Kenneth Morton served our country as an officer in the United States Navy for twenty years. Today, Kenneth serves people in need in different but equally meaningful ways as a Product Support Specialist at a medical technology company that is pioneering innovative solutions for treating cancer.
“I am lucky; my job is fulfilling and rewarding,” said Kenneth. “And I work in an industry that is committed to hiring transitioning military veterans to good-paying jobs, in roles that are not just for scientists or engineers, but for people with skills in human resources, finance, logistics and the supply chain, among others.” Veterans can fill any role, from entry level all the way up to the CEO.
In his role, Kenneth provides real-time virtual technical support to leading medical institutions across the country to ensure cancer patients get the radiotherapy treatments they need. Since fifty to sixty percent of people with cancer will need radiotherapy at some point during their treatment, his job is mission critical.
The skills Kenneth honed in the Navy as an aviation electronics technician are serving him well in his current position. During his naval career, he managed software systems and learned how to maintain, troubleshoot and repair sophisticated equipment.The military also taught him how to stay calm in high-pressure situations and get issues resolved.
In addition to the technical skills that veterans bring to the table, research indicates that members of the military possess important soft skills that make for valuable and productive members of just about any business organization, including high levels of resiliency, advanced team building skills, and strong organizational commitment. However, these skills are often harder to communicate with prospective employers.
Organizations like MVPvets (MedTech and BioTech Veterans Program), a group that assists and prepares transitioning military veterans for meaningful employment in the life sciences industry, are available to help prospective employers evaluate those soft skills – like critical thinking, team-building and leadership – and match veterans with mentors, jobs and career resources. To date, more than 1,450 veterans have participated in the MVPvets program and have either gained employment in high-quality jobs within the life sciences industry or have improved their current employment situation and job readiness post-military transition.

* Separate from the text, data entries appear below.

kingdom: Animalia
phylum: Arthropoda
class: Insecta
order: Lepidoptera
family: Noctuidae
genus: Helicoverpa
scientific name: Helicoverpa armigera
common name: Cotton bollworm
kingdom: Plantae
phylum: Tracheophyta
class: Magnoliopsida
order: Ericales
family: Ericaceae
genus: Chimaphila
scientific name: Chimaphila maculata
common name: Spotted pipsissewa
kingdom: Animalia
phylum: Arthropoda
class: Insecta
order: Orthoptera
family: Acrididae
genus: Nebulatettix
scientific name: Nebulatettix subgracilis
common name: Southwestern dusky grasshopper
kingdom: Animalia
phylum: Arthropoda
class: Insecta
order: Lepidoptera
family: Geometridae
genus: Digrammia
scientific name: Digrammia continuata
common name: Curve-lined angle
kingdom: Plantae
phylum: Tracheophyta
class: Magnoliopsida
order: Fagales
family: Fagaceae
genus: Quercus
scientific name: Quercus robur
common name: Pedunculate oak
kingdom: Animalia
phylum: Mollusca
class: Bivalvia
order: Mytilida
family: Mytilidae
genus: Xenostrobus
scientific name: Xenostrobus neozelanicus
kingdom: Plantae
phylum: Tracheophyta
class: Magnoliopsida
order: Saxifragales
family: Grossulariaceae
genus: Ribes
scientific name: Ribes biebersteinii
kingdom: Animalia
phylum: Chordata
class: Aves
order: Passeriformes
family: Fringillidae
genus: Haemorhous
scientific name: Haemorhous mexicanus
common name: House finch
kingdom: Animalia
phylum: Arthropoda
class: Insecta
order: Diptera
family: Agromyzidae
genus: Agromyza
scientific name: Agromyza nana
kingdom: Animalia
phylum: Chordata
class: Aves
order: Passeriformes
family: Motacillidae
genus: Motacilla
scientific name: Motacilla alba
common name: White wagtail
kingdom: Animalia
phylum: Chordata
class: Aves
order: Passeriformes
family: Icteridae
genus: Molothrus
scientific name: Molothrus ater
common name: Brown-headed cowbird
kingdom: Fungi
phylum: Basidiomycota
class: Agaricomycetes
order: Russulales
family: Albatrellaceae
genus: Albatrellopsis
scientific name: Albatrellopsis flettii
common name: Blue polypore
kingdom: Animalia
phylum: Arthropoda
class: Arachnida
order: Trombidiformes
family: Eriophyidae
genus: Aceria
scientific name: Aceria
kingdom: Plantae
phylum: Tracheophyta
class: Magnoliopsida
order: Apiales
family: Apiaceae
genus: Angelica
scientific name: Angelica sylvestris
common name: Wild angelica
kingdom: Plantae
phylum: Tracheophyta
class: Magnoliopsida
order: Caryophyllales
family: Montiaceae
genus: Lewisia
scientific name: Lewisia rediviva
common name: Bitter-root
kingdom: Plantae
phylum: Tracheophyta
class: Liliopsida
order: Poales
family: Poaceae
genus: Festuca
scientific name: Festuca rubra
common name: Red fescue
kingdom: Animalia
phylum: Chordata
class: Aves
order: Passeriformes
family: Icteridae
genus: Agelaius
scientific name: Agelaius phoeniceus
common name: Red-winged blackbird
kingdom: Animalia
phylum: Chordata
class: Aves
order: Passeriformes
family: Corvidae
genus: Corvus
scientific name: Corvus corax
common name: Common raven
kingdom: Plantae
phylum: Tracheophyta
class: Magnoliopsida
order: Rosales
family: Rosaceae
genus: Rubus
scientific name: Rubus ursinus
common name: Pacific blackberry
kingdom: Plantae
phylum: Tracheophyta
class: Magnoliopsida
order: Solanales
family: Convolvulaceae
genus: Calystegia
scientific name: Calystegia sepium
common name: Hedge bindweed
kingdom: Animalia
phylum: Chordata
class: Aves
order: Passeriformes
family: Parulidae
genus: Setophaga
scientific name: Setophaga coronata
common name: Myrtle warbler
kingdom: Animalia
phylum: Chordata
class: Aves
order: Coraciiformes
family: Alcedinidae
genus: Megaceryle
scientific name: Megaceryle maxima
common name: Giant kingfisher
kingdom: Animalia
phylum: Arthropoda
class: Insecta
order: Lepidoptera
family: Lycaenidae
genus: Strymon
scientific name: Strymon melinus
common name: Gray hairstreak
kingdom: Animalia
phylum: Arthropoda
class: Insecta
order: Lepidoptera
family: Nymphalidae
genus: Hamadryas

The medical technology industry is committed to hiring transitioning military veterans in good-paying jobs. “When I left the Navy in 2010, I knew I wanted a job that made a difference,” Kenneth said, “but I wasn’t sure what that would be. Of course I knew about cancer, but I wasn’t familiar with radiation oncology. Today I have a job that matters. I make sure that the patient on the table gets the treatment they need, when they need it. It’s an overwhelmingly satisfying job.”